Language Characteristics: Problem talk,
dissatisfaction, high verbal productivity, many repetitions, polarised
content, stressed, many self-references, few short silent pauses, many long
silent pauses, few tentative words, more aquiescence, many self references,
exaggeration, frustration, high concreteness. Screening Questions:
"I worry about almost everything."
"I get emotional easily, often for very little reason."
"I fear being alone in life more than anything else."

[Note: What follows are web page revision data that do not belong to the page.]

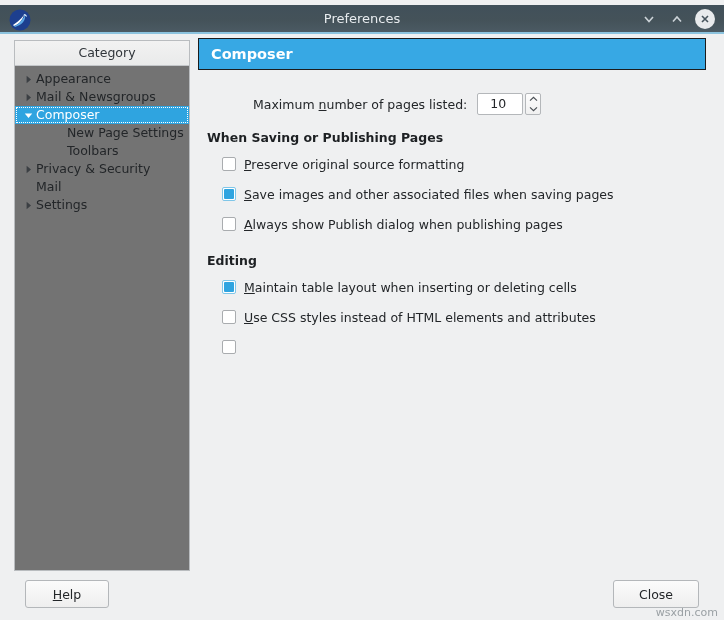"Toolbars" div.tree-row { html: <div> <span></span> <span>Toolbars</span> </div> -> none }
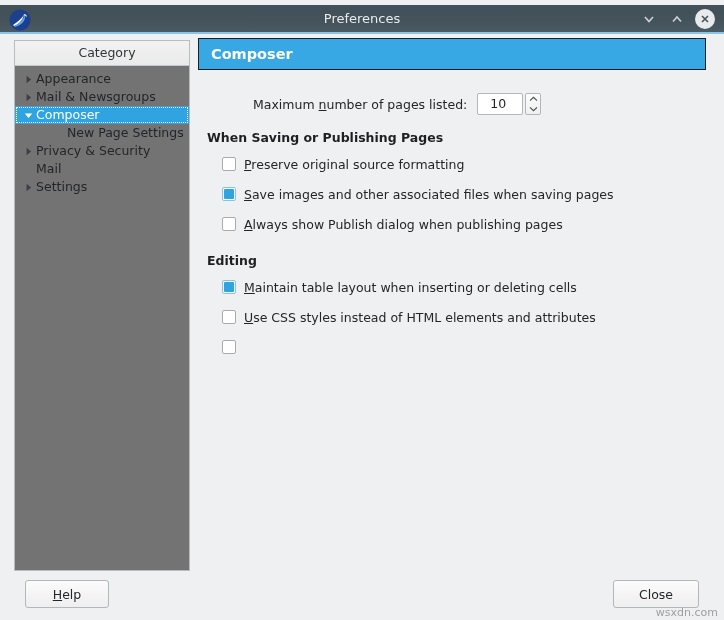"Mail" span.tree-label { text: Mail -> Page }
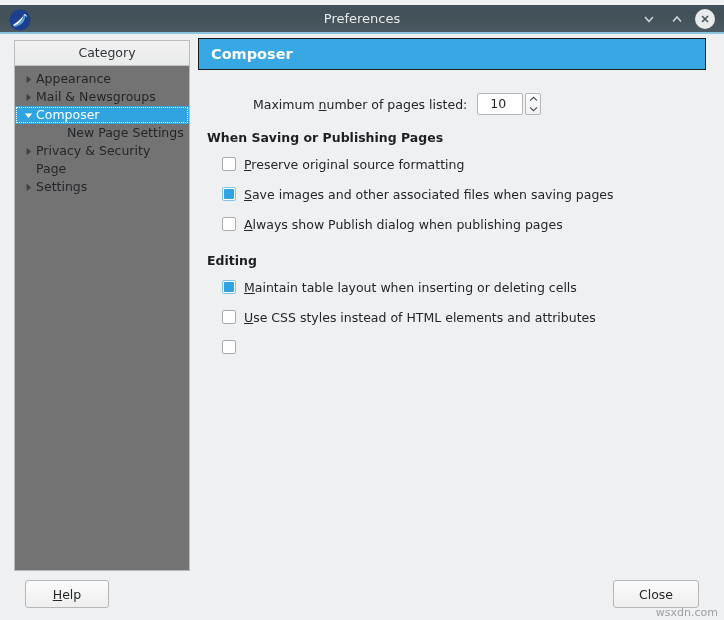"Save images and other associated" div.cb-row { order: before "Always show Publish dialog when" -> after "Always show Publish dialog when" }
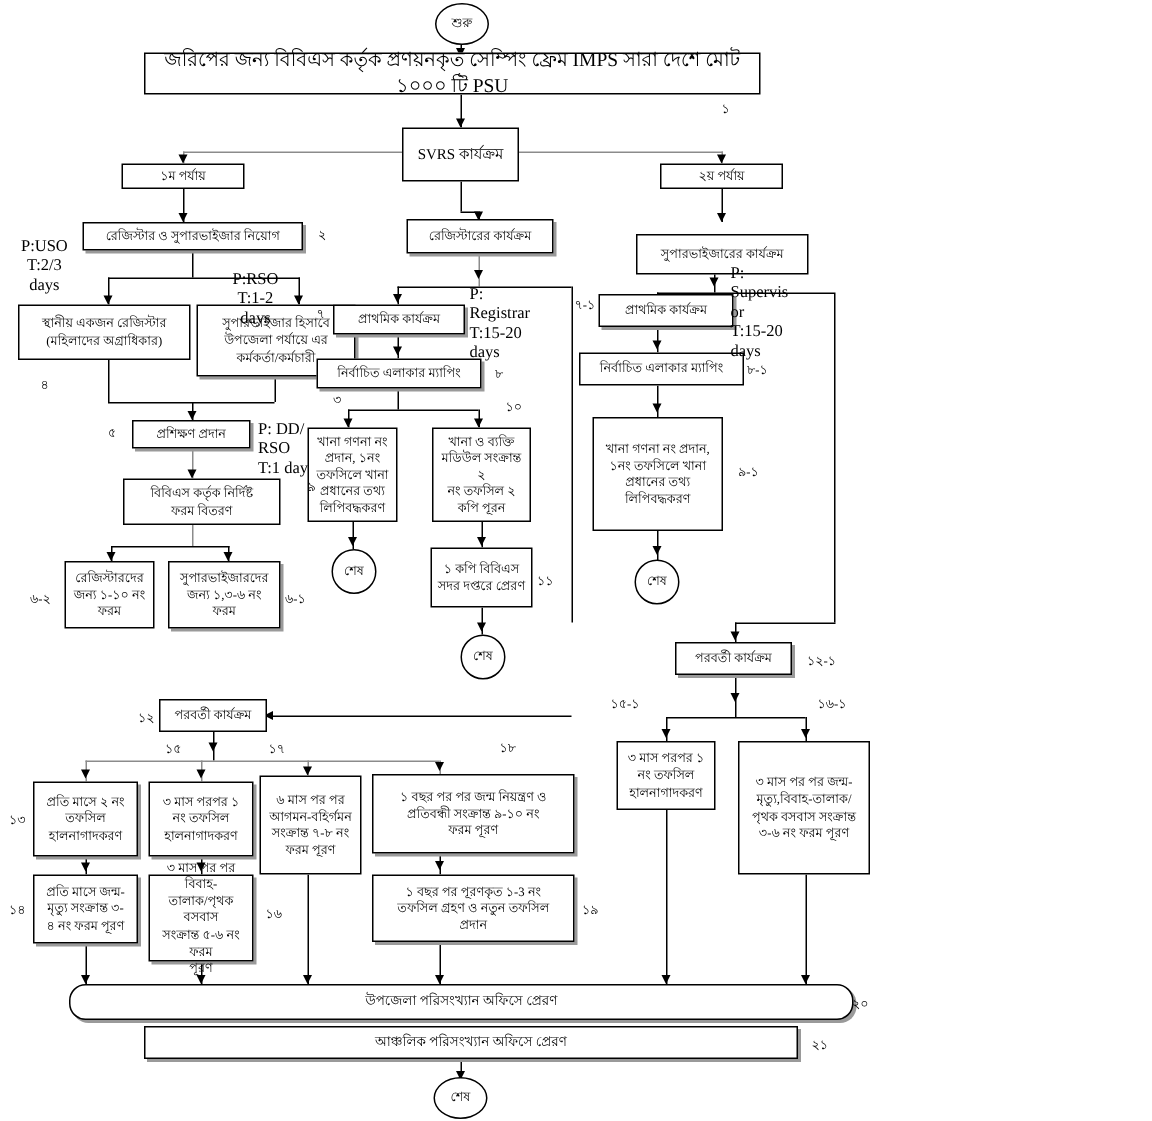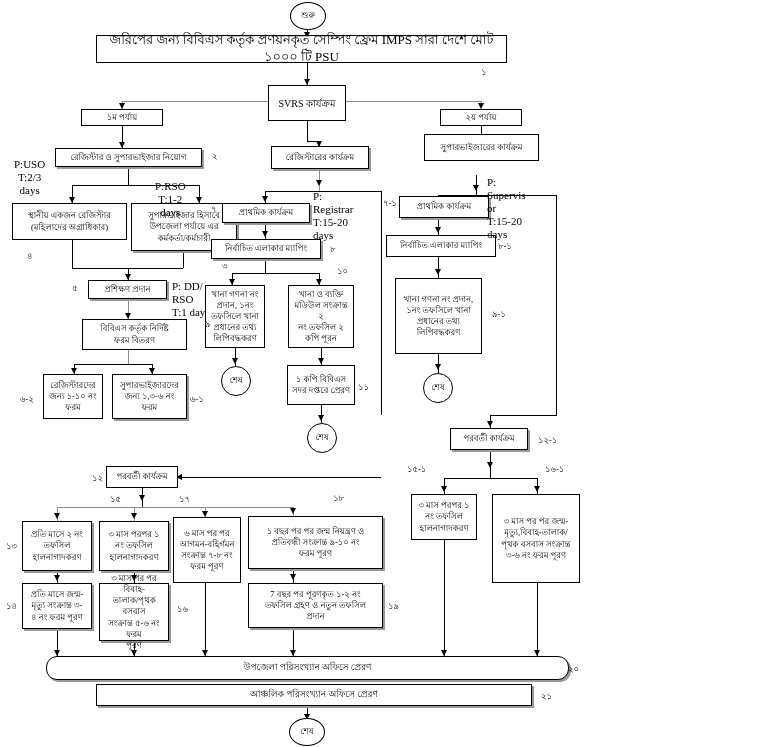"সুপারভাইজারের কার্যক্রম" div.box { top: 134px -> 156px }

"I get stuck on one way of doing things, even when it’s clear it
won’t work."
"I get irritated easily by all sorts of things."
Research:
Lower scores on Emotional Stability are associated with
unhappiness, dysfunctional relationships, and mental health problems. *MRI
research found that Low Emotional Stability (= Emotional Distress or
Neuroticism) was associated with increased volume of brain regions
associated with threat, punishment, and emotional distress.
* Depressed
Mood:
"I have no worth as a person."
"Everything seems pointless to me."
"I often feel like a failure."
"The world would be better off if I were dead."
"The future looks really hopeless to me."
"I often feel just miserable."
"I'm very dissatisfied with myself."
"I often feel like nothing I do really matters."
"I know I'll commit suicide sooner or later."
"I talk about suicide a lot."
"I feel guilty much of the time."
"I'm so ashamed by how I've let people down in lots of little ways."